Dozens of them went on to become classics. Remember Kevin Kelly’s 1000 True Fans? That was 2008 and was not obvious before. How about Chris Anderson’s The Long Tail? That was 2004 and again not obvious before. Many individual books and blog posts were faddish, but their cumulative effect was to map out an entire emerging new world. Hundreds of blog posts and books contributed little bits and pieces of ideas, but were then forgotten.

Though this newsletter is under 2 years old, I’ve been part of this conversation for as long as I’ve been writing online. Some of you who were following my writing 13 years ago may remember that in 2008, I won a prize from the audio equipment maker Plantronics for coming up with the term “Cloudworker” to describe the newly emerging class of workers.

All that seems a lifetime ago.

But the conversation started, I think, with Dan Pink and FAN. When you compare FAN and books that came after with books like Michael Gerber’s 1986 classic, The E-Myth (revised and updated in 2004 as The E-Myth Revisited, but unable to shake the pre-2000s vibe — the E- stands for entrepreneurial, not electronic), you can sense that something important changed around 2000, which Dan was among the first to spot.

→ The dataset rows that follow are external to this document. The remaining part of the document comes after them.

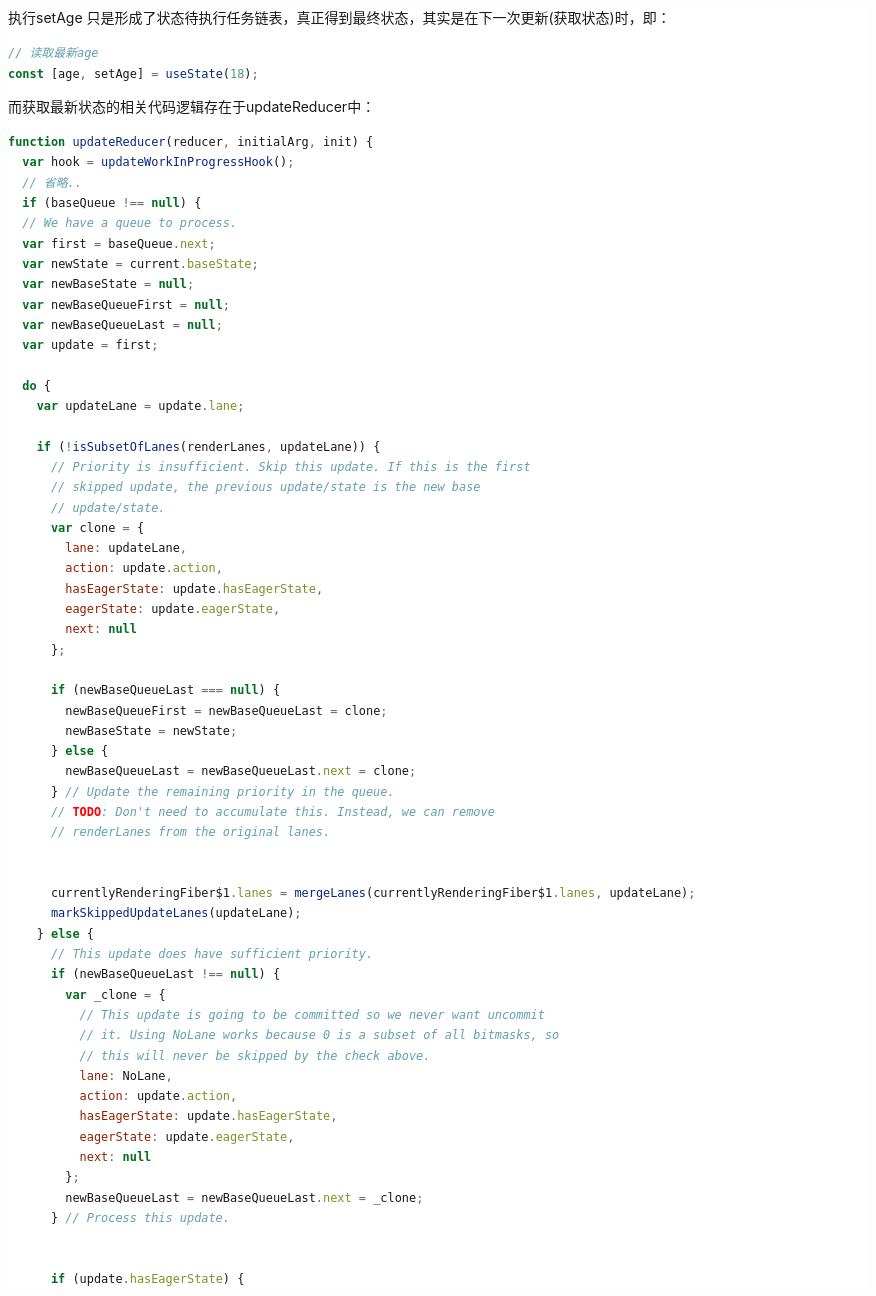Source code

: 执行setAge 只是形成了状态待执行任务链表，真正得到最终状态，其实是在下一次更新(获取状态)时，即：
```js
// 读取最新age
const [age, setAge] = useState(18);
```

而获取最新状态的相关代码逻辑存在于updateReducer中：
```js
function updateReducer(reducer, initialArg, init) {
  var hook = updateWorkInProgressHook();
  // 省略..
  if (baseQueue !== null) {
  // We have a queue to process.
  var first = baseQueue.next;
  var newState = current.baseState;
  var newBaseState = null;
  var newBaseQueueFirst = null;
  var newBaseQueueLast = null;
  var update = first;

  do {
    var updateLane = update.lane;

    if (!isSubsetOfLanes(renderLanes, updateLane)) {
      // Priority is insufficient. Skip this update. If this is the first
      // skipped update, the previous update/state is the new base
      // update/state.
      var clone = {
        lane: updateLane,
        action: update.action,
        hasEagerState: update.hasEagerState,
        eagerState: update.eagerState,
        next: null
      };

      if (newBaseQueueLast === null) {
        newBaseQueueFirst = newBaseQueueLast = clone;
        newBaseState = newState;
      } else {
        newBaseQueueLast = newBaseQueueLast.next = clone;
      } // Update the remaining priority in the queue.
      // TODO: Don't need to accumulate this. Instead, we can remove
      // renderLanes from the original lanes.


      currentlyRenderingFiber$1.lanes = mergeLanes(currentlyRenderingFiber$1.lanes, updateLane);
      markSkippedUpdateLanes(updateLane);
    } else {
      // This update does have sufficient priority.
      if (newBaseQueueLast !== null) {
        var _clone = {
          // This update is going to be committed so we never want uncommit
          // it. Using NoLane works because 0 is a subset of all bitmasks, so
          // this will never be skipped by the check above.
          lane: NoLane,
          action: update.action,
          hasEagerState: update.hasEagerState,
          eagerState: update.eagerState,
          next: null
        };
        newBaseQueueLast = newBaseQueueLast.next = _clone;
      } // Process this update.


      if (update.hasEagerState) {
```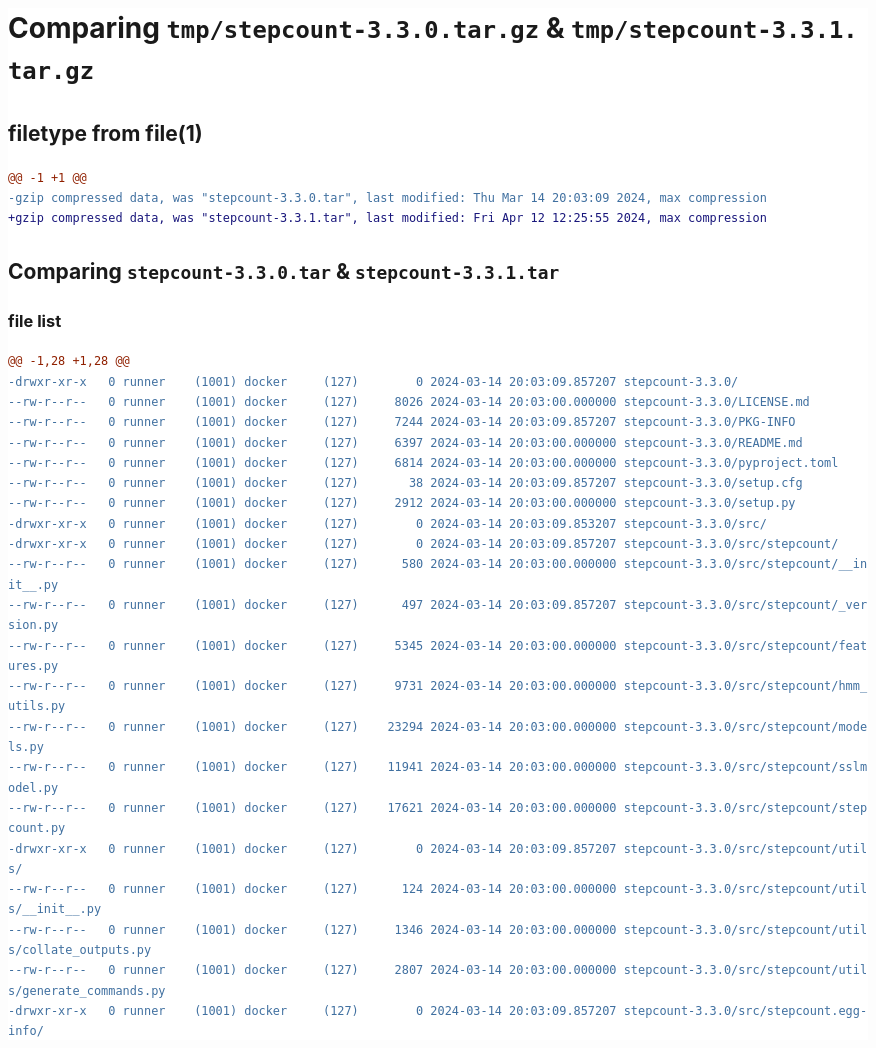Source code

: # Comparing `tmp/stepcount-3.3.0.tar.gz` & `tmp/stepcount-3.3.1.tar.gz`

## filetype from file(1)

```diff
@@ -1 +1 @@
-gzip compressed data, was "stepcount-3.3.0.tar", last modified: Thu Mar 14 20:03:09 2024, max compression
+gzip compressed data, was "stepcount-3.3.1.tar", last modified: Fri Apr 12 12:25:55 2024, max compression
```

## Comparing `stepcount-3.3.0.tar` & `stepcount-3.3.1.tar`

### file list

```diff
@@ -1,28 +1,28 @@
-drwxr-xr-x   0 runner    (1001) docker     (127)        0 2024-03-14 20:03:09.857207 stepcount-3.3.0/
--rw-r--r--   0 runner    (1001) docker     (127)     8026 2024-03-14 20:03:00.000000 stepcount-3.3.0/LICENSE.md
--rw-r--r--   0 runner    (1001) docker     (127)     7244 2024-03-14 20:03:09.857207 stepcount-3.3.0/PKG-INFO
--rw-r--r--   0 runner    (1001) docker     (127)     6397 2024-03-14 20:03:00.000000 stepcount-3.3.0/README.md
--rw-r--r--   0 runner    (1001) docker     (127)     6814 2024-03-14 20:03:00.000000 stepcount-3.3.0/pyproject.toml
--rw-r--r--   0 runner    (1001) docker     (127)       38 2024-03-14 20:03:09.857207 stepcount-3.3.0/setup.cfg
--rw-r--r--   0 runner    (1001) docker     (127)     2912 2024-03-14 20:03:00.000000 stepcount-3.3.0/setup.py
-drwxr-xr-x   0 runner    (1001) docker     (127)        0 2024-03-14 20:03:09.853207 stepcount-3.3.0/src/
-drwxr-xr-x   0 runner    (1001) docker     (127)        0 2024-03-14 20:03:09.857207 stepcount-3.3.0/src/stepcount/
--rw-r--r--   0 runner    (1001) docker     (127)      580 2024-03-14 20:03:00.000000 stepcount-3.3.0/src/stepcount/__init__.py
--rw-r--r--   0 runner    (1001) docker     (127)      497 2024-03-14 20:03:09.857207 stepcount-3.3.0/src/stepcount/_version.py
--rw-r--r--   0 runner    (1001) docker     (127)     5345 2024-03-14 20:03:00.000000 stepcount-3.3.0/src/stepcount/features.py
--rw-r--r--   0 runner    (1001) docker     (127)     9731 2024-03-14 20:03:00.000000 stepcount-3.3.0/src/stepcount/hmm_utils.py
--rw-r--r--   0 runner    (1001) docker     (127)    23294 2024-03-14 20:03:00.000000 stepcount-3.3.0/src/stepcount/models.py
--rw-r--r--   0 runner    (1001) docker     (127)    11941 2024-03-14 20:03:00.000000 stepcount-3.3.0/src/stepcount/sslmodel.py
--rw-r--r--   0 runner    (1001) docker     (127)    17621 2024-03-14 20:03:00.000000 stepcount-3.3.0/src/stepcount/stepcount.py
-drwxr-xr-x   0 runner    (1001) docker     (127)        0 2024-03-14 20:03:09.857207 stepcount-3.3.0/src/stepcount/utils/
--rw-r--r--   0 runner    (1001) docker     (127)      124 2024-03-14 20:03:00.000000 stepcount-3.3.0/src/stepcount/utils/__init__.py
--rw-r--r--   0 runner    (1001) docker     (127)     1346 2024-03-14 20:03:00.000000 stepcount-3.3.0/src/stepcount/utils/collate_outputs.py
--rw-r--r--   0 runner    (1001) docker     (127)     2807 2024-03-14 20:03:00.000000 stepcount-3.3.0/src/stepcount/utils/generate_commands.py
-drwxr-xr-x   0 runner    (1001) docker     (127)        0 2024-03-14 20:03:09.857207 stepcount-3.3.0/src/stepcount.egg-info/
```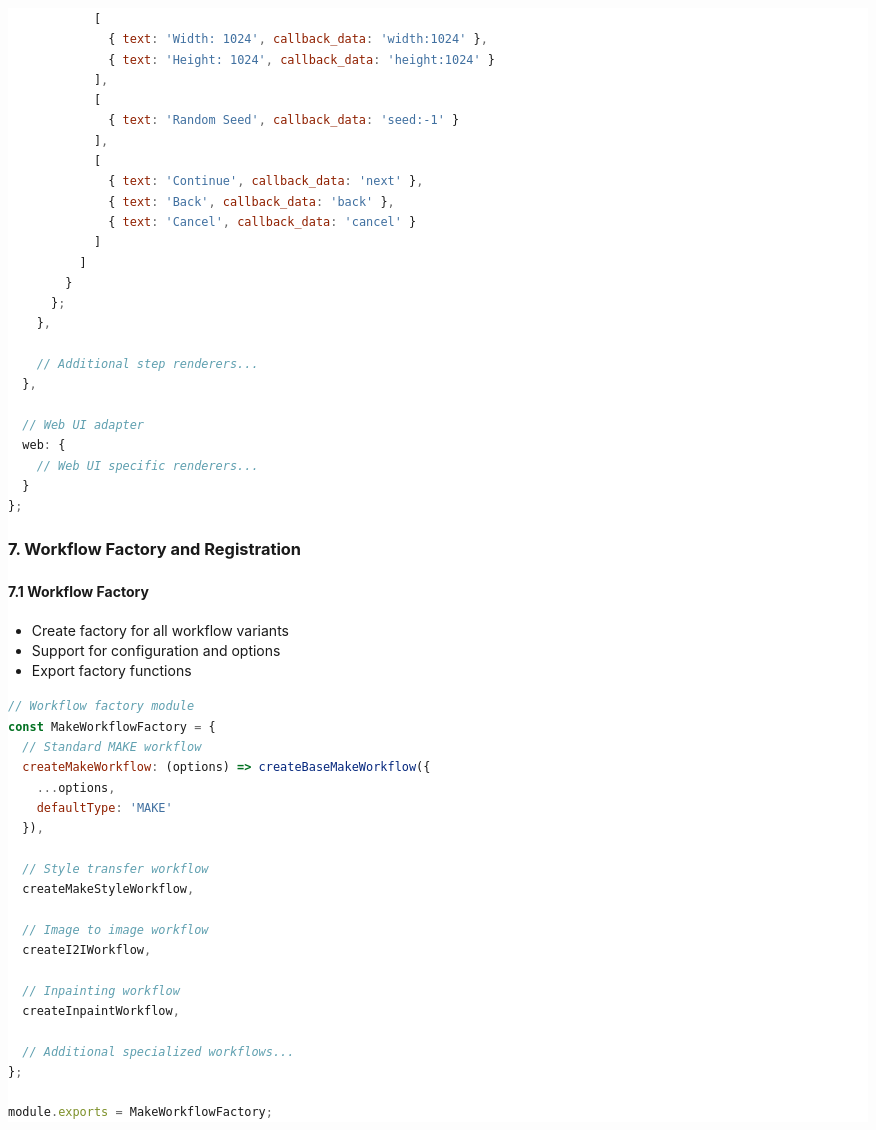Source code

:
 ```javascript
            [
              { text: 'Width: 1024', callback_data: 'width:1024' },
              { text: 'Height: 1024', callback_data: 'height:1024' }
            ],
            [
              { text: 'Random Seed', callback_data: 'seed:-1' }
            ],
            [
              { text: 'Continue', callback_data: 'next' },
              { text: 'Back', callback_data: 'back' },
              { text: 'Cancel', callback_data: 'cancel' }
            ]
          ]
        }
      };
    },
    
    // Additional step renderers...
  },
  
  // Web UI adapter
  web: {
    // Web UI specific renderers...
  }
};
```

### 7. Workflow Factory and Registration

#### 7.1 Workflow Factory
- Create factory for all workflow variants
- Support for configuration and options
- Export factory functions

```javascript
// Workflow factory module
const MakeWorkflowFactory = {
  // Standard MAKE workflow
  createMakeWorkflow: (options) => createBaseMakeWorkflow({
    ...options,
    defaultType: 'MAKE'
  }),
  
  // Style transfer workflow
  createMakeStyleWorkflow,
  
  // Image to image workflow
  createI2IWorkflow,
  
  // Inpainting workflow
  createInpaintWorkflow,
  
  // Additional specialized workflows...
};

module.exports = MakeWorkflowFactory;
```
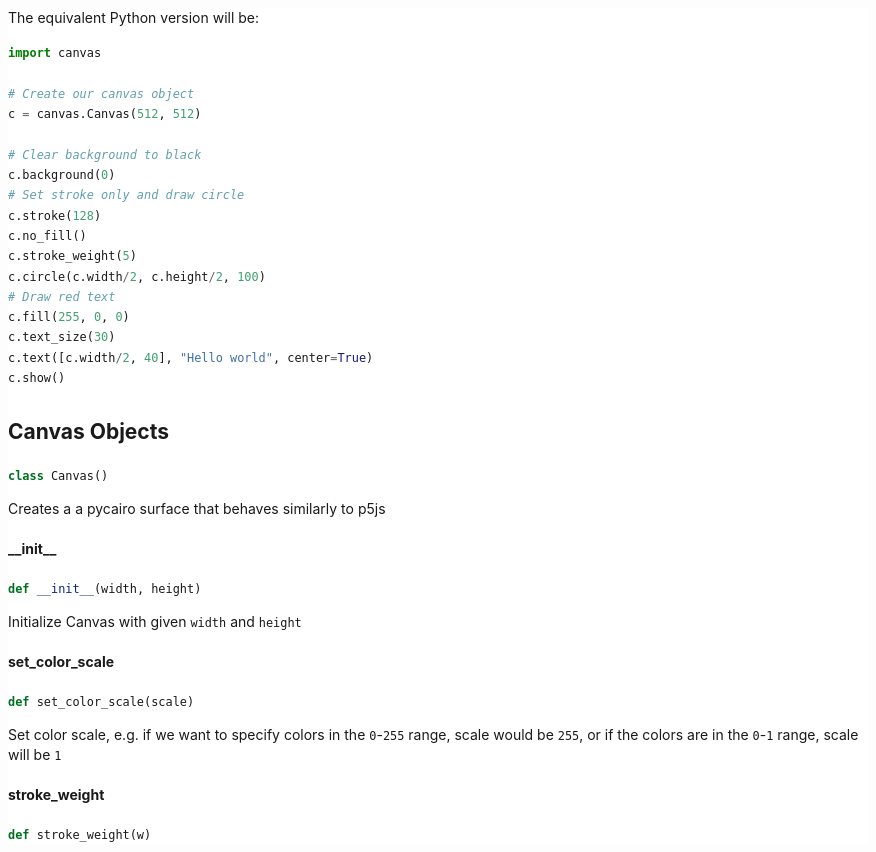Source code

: The equivalent Python version will be:

```Python
import canvas

# Create our canvas object
c = canvas.Canvas(512, 512)

# Clear background to black
c.background(0)
# Set stroke only and draw circle
c.stroke(128)
c.no_fill()
c.stroke_weight(5)
c.circle(c.width/2, c.height/2, 100)
# Draw red text
c.fill(255, 0, 0)
c.text_size(30)
c.text([c.width/2, 40], "Hello world", center=True)
c.show()
```

<a id="canvas.Canvas"></a>

## Canvas Objects

```python
class Canvas()
```

Creates a a pycairo surface that behaves similarly to p5js

<a id="canvas.Canvas.__init__"></a>

#### \_\_init\_\_

```python
def __init__(width, height)
```

Initialize Canvas with given `width` and `height`

<a id="canvas.Canvas.set_color_scale"></a>

#### set\_color\_scale

```python
def set_color_scale(scale)
```

Set color scale, e.g. if we want to specify colors in the `0`-`255` range, scale would be `255`,
or if the colors are in the `0`-`1` range, scale will be `1`

<a id="canvas.Canvas.stroke_weight"></a>

#### stroke\_weight

```python
def stroke_weight(w)
```
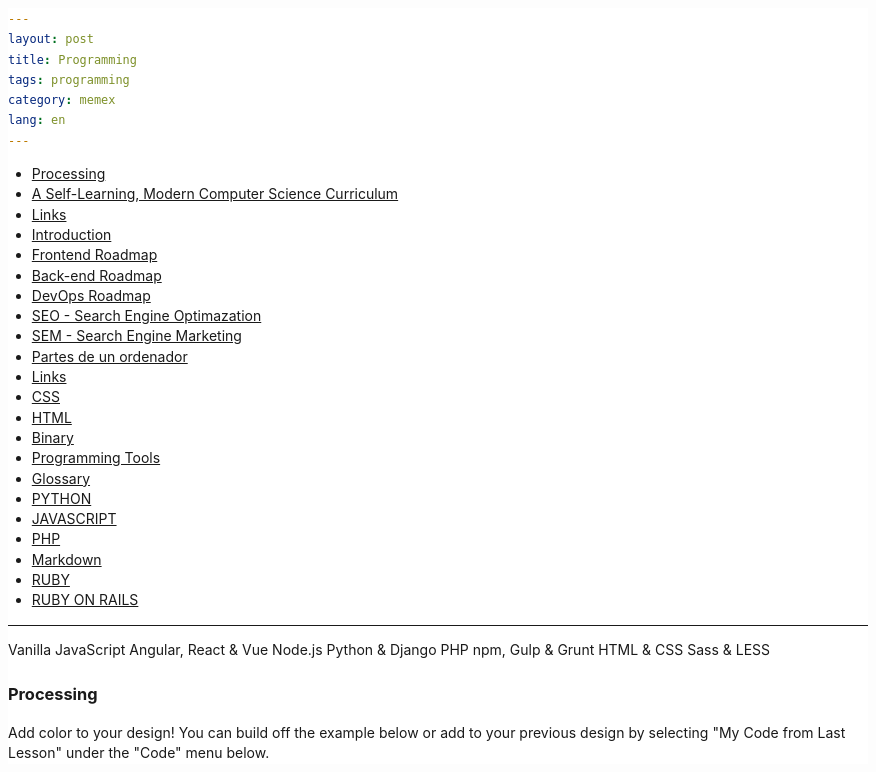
 ```yaml
---
layout: post
title: Programming
tags: programming
category: memex
lang: en
---
```




- [Processing](#processing)
- [A Self-Learning, Modern Computer Science Curriculum](#a-self-learning-modern-computer-science-curriculum)
- [Links](#links)
- [Introduction](#introduction)
- [Frontend Roadmap](#frontend-roadmap)
- [Back-end Roadmap](#back-end-roadmap)
- [DevOps Roadmap](#devops-roadmap)
- [SEO - Search Engine Optimazation](#seo---search-engine-optimazation)
- [SEM - Search Engine Marketing](#sem---search-engine-marketing)
- [Partes de un ordenador](#partes-de-un-ordenador)
- [Links](#links)
- [CSS](#css)
- [HTML](#html)
- [Binary](#binary)
- [Programming Tools](#programming-tools)
- [Glossary](#glossary)
- [PYTHON](#python)
- [JAVASCRIPT](#javascript)
- [PHP](#php)
- [Markdown](#markdown)
- [RUBY](#ruby)
- [RUBY ON RAILS](#ruby-on-rails)



<hr/>

Vanilla JavaScript
Angular, React & Vue
Node.js
Python & Django
PHP
npm, Gulp & Grunt
HTML & CSS
Sass & LESS



### Processing

Add color to your design!
You can build off the example below or add to your previous design by selecting "My Code from Last Lesson" under the "Code" menu below.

While E-Myth is a good book for the gig economy, with a lot of good advice for people wanting to start solo small-business lifestyles, it is fundamentally rooted in a pre-Internet world. Just like “executive suites” existed before “coworking spaces” but fundamentally represent a different mindset (and a unit-economics structure that is closer to motels).

Dan realized that the internet changed the game radically, and spotted many of the early signs. Including the important fact that the Bureau of Labor Statistics was not meaningfully tracking free-agents (and still doesn’t), confusing them for either contractors or 1-10 person small businesses. What was remarkable is that he spotted many of the signs before they turned into clear and obvious markers.

Remember, this was when even videoconferencing was a special, expensive thing, VoIP was some sort of new-fangled magic, people actually paid big money for international calls, and getting paid electronically via PayPal was only just starting to become a common thing.

It’s kinda funny that “strategic foresight” people within paycheck organizations still continue to write ponderous “future of work” trend analyses that seem to think stuff we’re doing today is stuff to expect in 2030. The future that Dan Pink foresaw in 2001 is already here, and is not even unevenly distributed. It’s all over the place, and easier to get into than the paycheck economy, which increasingly looks like an exotic science fictional universe that’s harder and harder for ordinary people to break into.

I think we are at another moment like 2001. A phase shift in environmental conditions is being triggered by the exit of Donald Trump and the inauguration of the Biden administration. This time, the changes being triggered today (and early signs and portents are visible) will be mostly around politics, taxes, and other such non-technological things.

It’s time to pay attention again because the game is about to get reinvented again. The Free Agent World is past its technological origin story, and is about to start growing up.